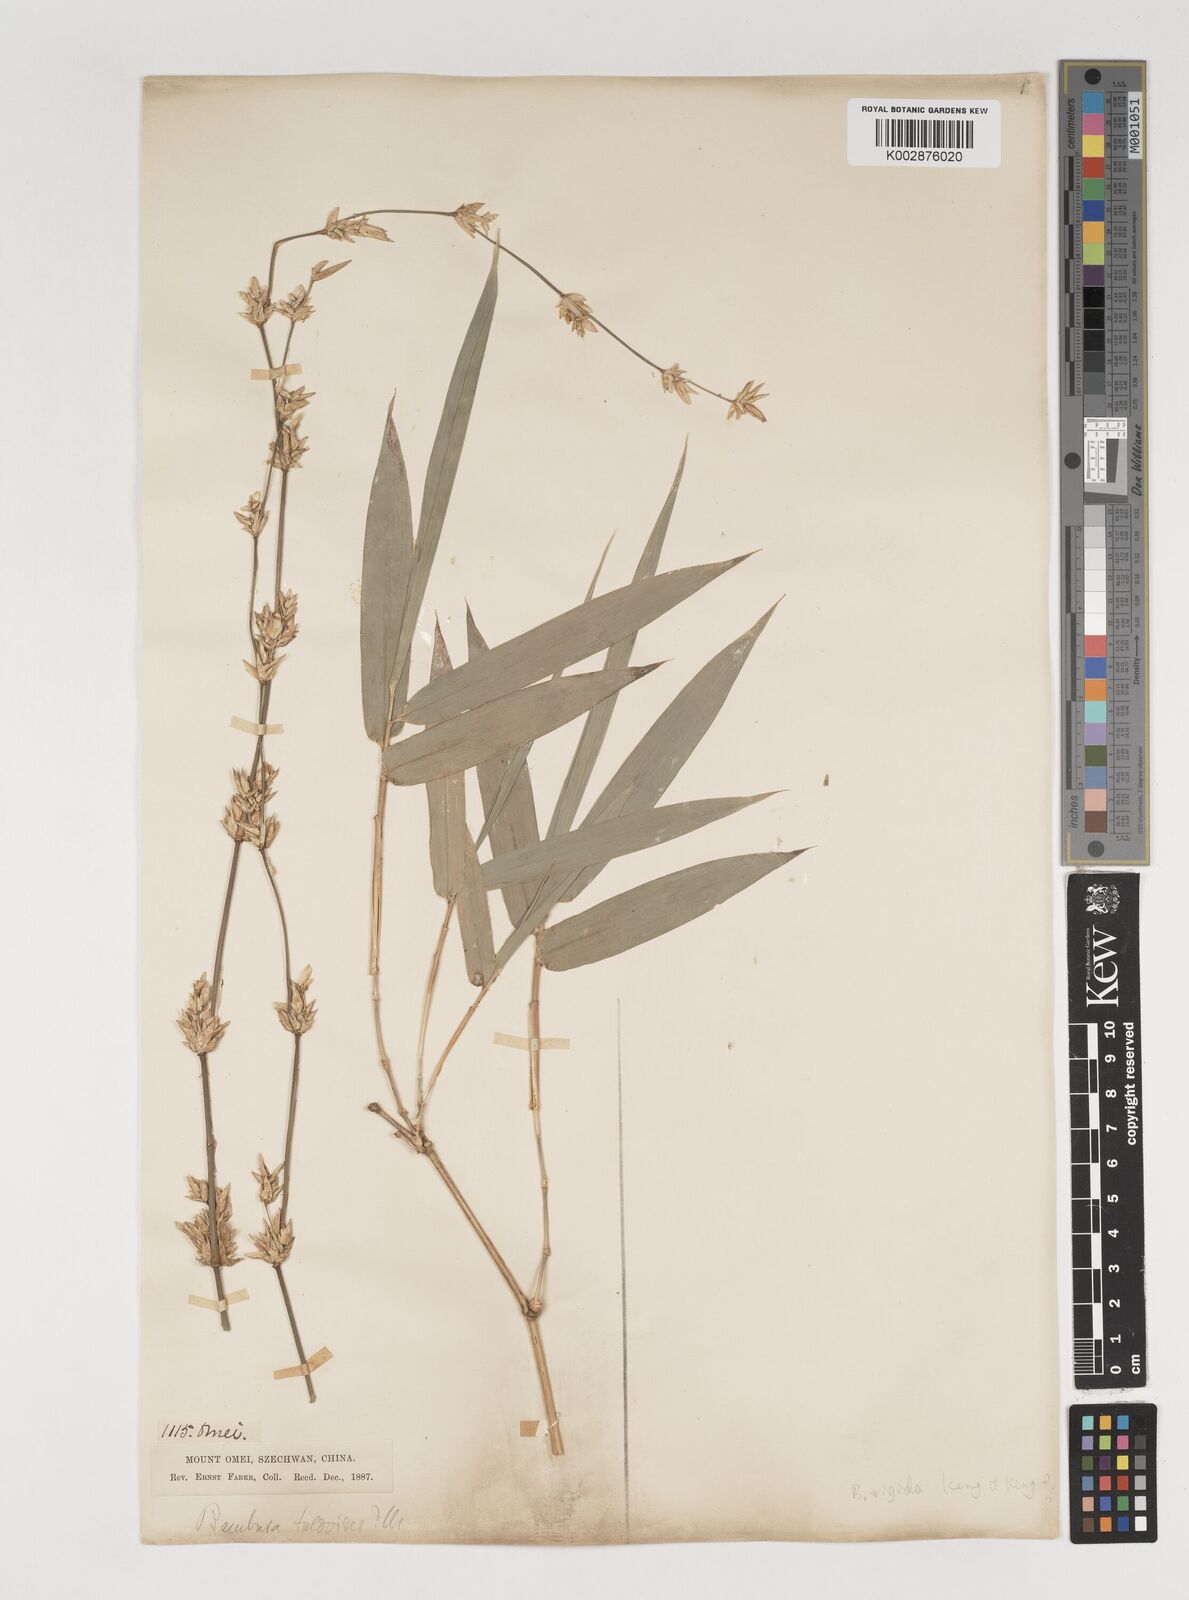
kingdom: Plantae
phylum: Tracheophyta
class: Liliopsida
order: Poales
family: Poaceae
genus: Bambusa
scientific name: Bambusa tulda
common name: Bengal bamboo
* * *
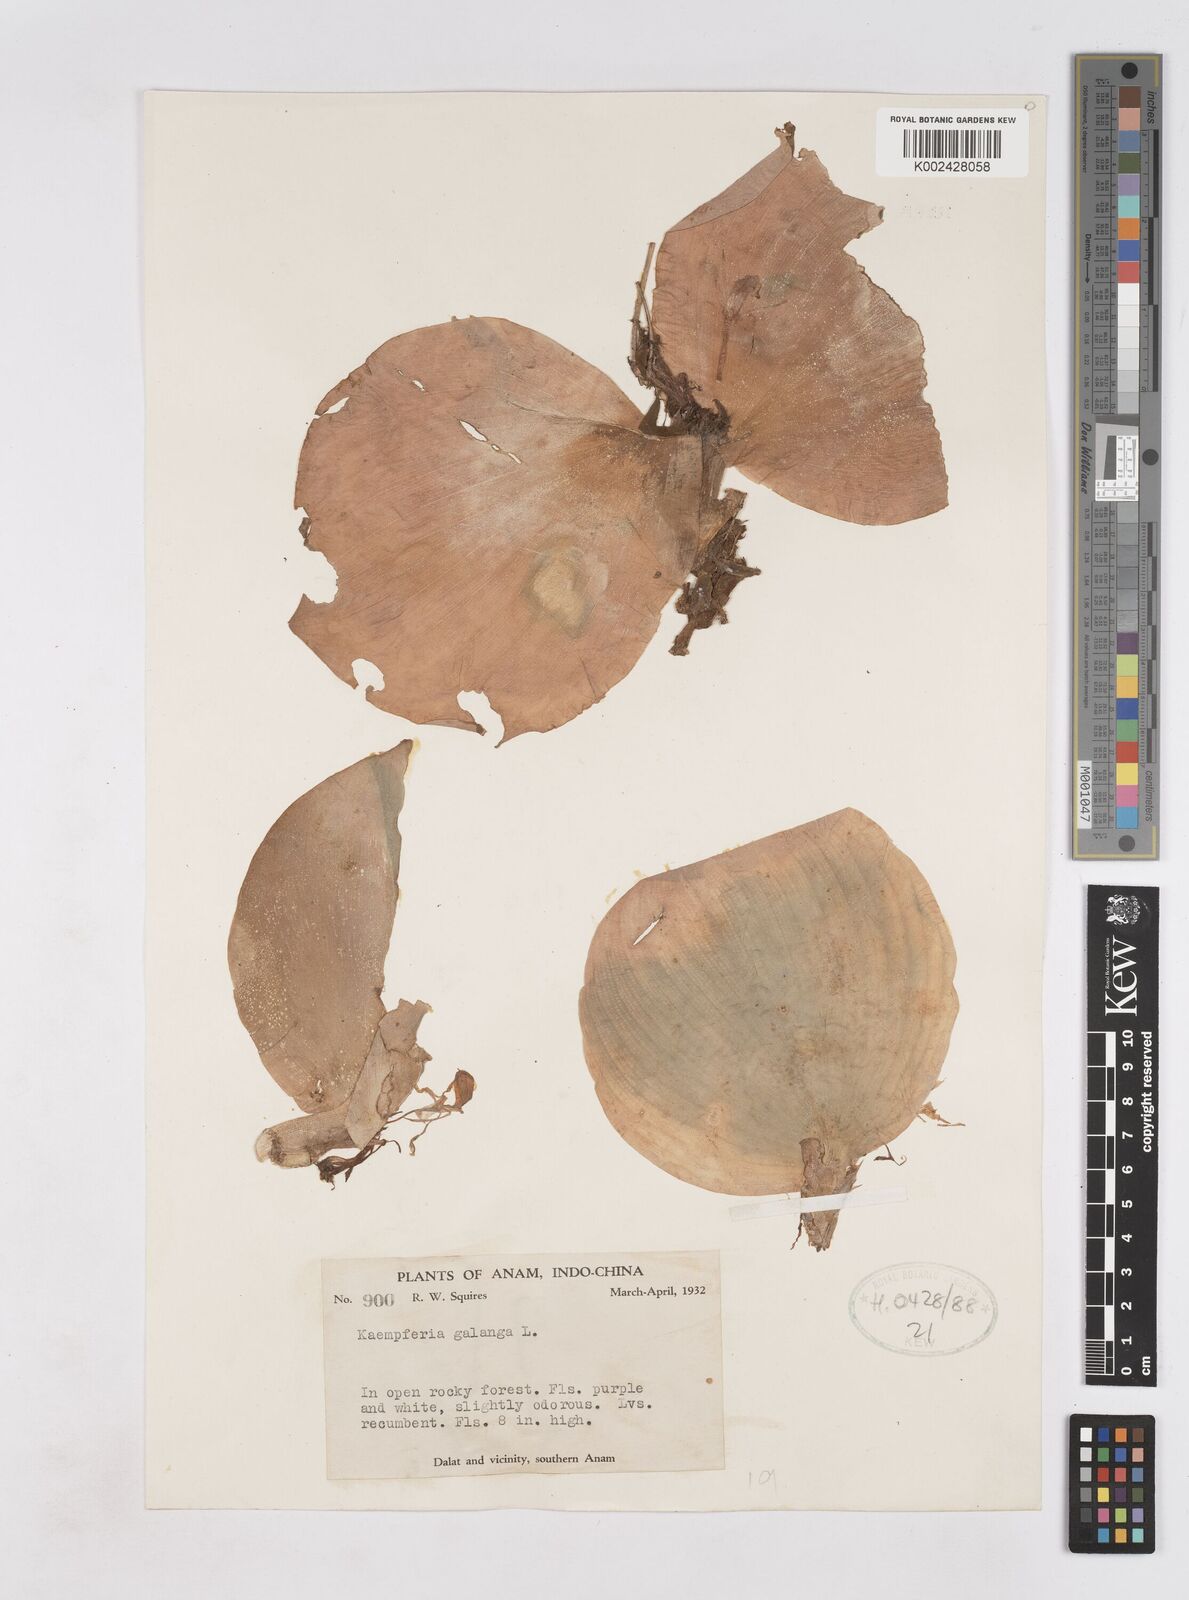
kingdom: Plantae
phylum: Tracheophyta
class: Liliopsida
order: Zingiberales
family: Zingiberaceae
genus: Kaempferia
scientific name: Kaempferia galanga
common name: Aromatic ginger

> [Work to complete]: Gather every line of the data above that contains the word "name".

> [Answer to this problem]:
scientific name: Bambusa tulda
common name: Bengal bamboo
scientific name: Kaempferia galanga
common name: Aromatic ginger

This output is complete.